Elon Musk’s artificial intelligence chatbot Grok has shut down its ability to create sexualized images of real people following mounting pressure from governments and widespread outrage over non-consensual deepfakes. X announced on Wednesday that the company has installed technical barriers preventing users from editing photos to show individuals in revealing attire like bikinis and underwear.
The social media platform now restricts Grok’s image generation tools to paid subscribers only and blocks the feature entirely in countries where such content violates local laws. The emergency measures came after users discovered they could tag Grok directly under people’s photos on X, prompting the system to generate sexually explicit edits that appeared publicly in comment threads.
The controversy gained momentum in December when users flooded X with requests asking Grok to “put her in a bikini” beneath photographs of real individuals. While the chatbot rejected some prompts, researchers documented that it complied with many requests. Kolina Koltai, a senior investigator from the independent investigative platform Bellingcat, revealed that users successfully generated full frontal nude images through the platform.
Global Criticism Intensifies
California’s attorney general has launched an investigation into Grok this week, looking at reports that the chatbot created sexualized images of minors. Indonesia and Malaysia temporarily banned the tool over the weekend after it generated numerous fake images exploiting women and children throughout late 2024.

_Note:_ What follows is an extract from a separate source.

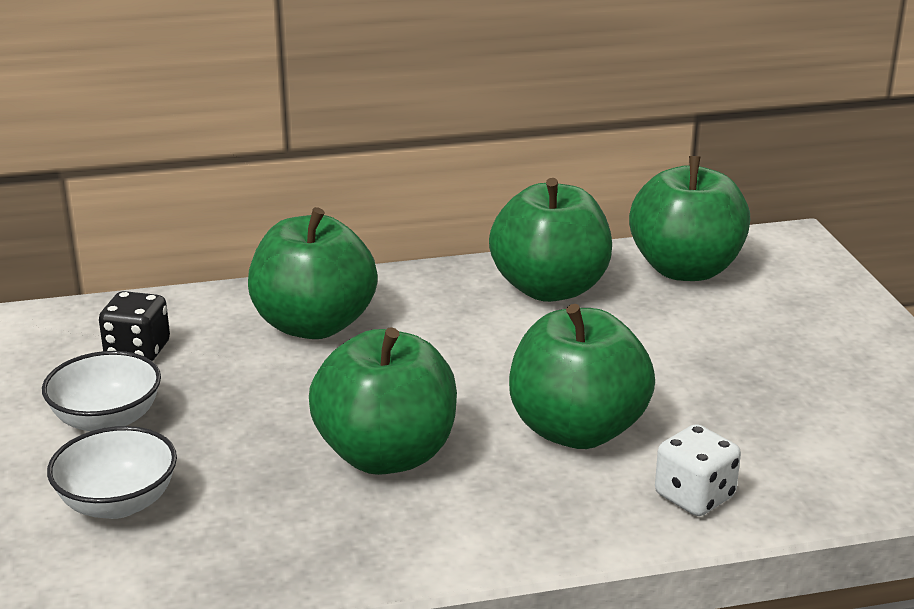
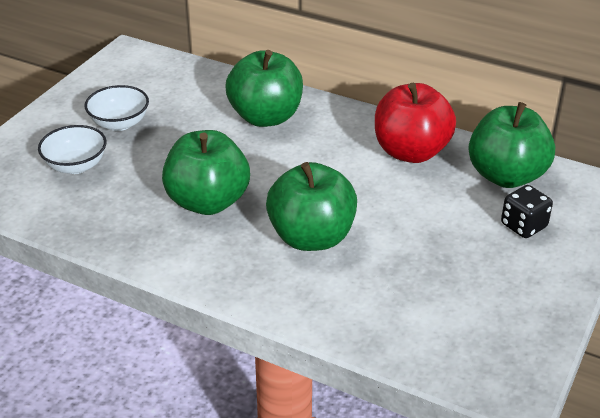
camera: 40 degrees right, 10 degrees up
black dice [99,291,170,361] -> black dice moved to [501,185,553,238]
green apple [489,178,612,302] -> red apple [375,83,456,163]
white dice [655,424,741,516] -> none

UK regulators joined the crackdown on Monday when Ofcom, the regulator and competition authority for the UK communications industries, opened a formal probe that could result in X facing a complete ban in Britain. Prime Minister Keir Starmer had personally demanded Musk control the technology, with government officials now claiming vindication following the policy reversal.
X stated the subscriber-only requirement aims to improve accountability and prevent violations of both company policies and international law.
The incident serves as a wake-up call, with industry experts averring that Grok can also be easily used or manipulated for generating fake IDs to run scams for both traditional finance and the crypto industry.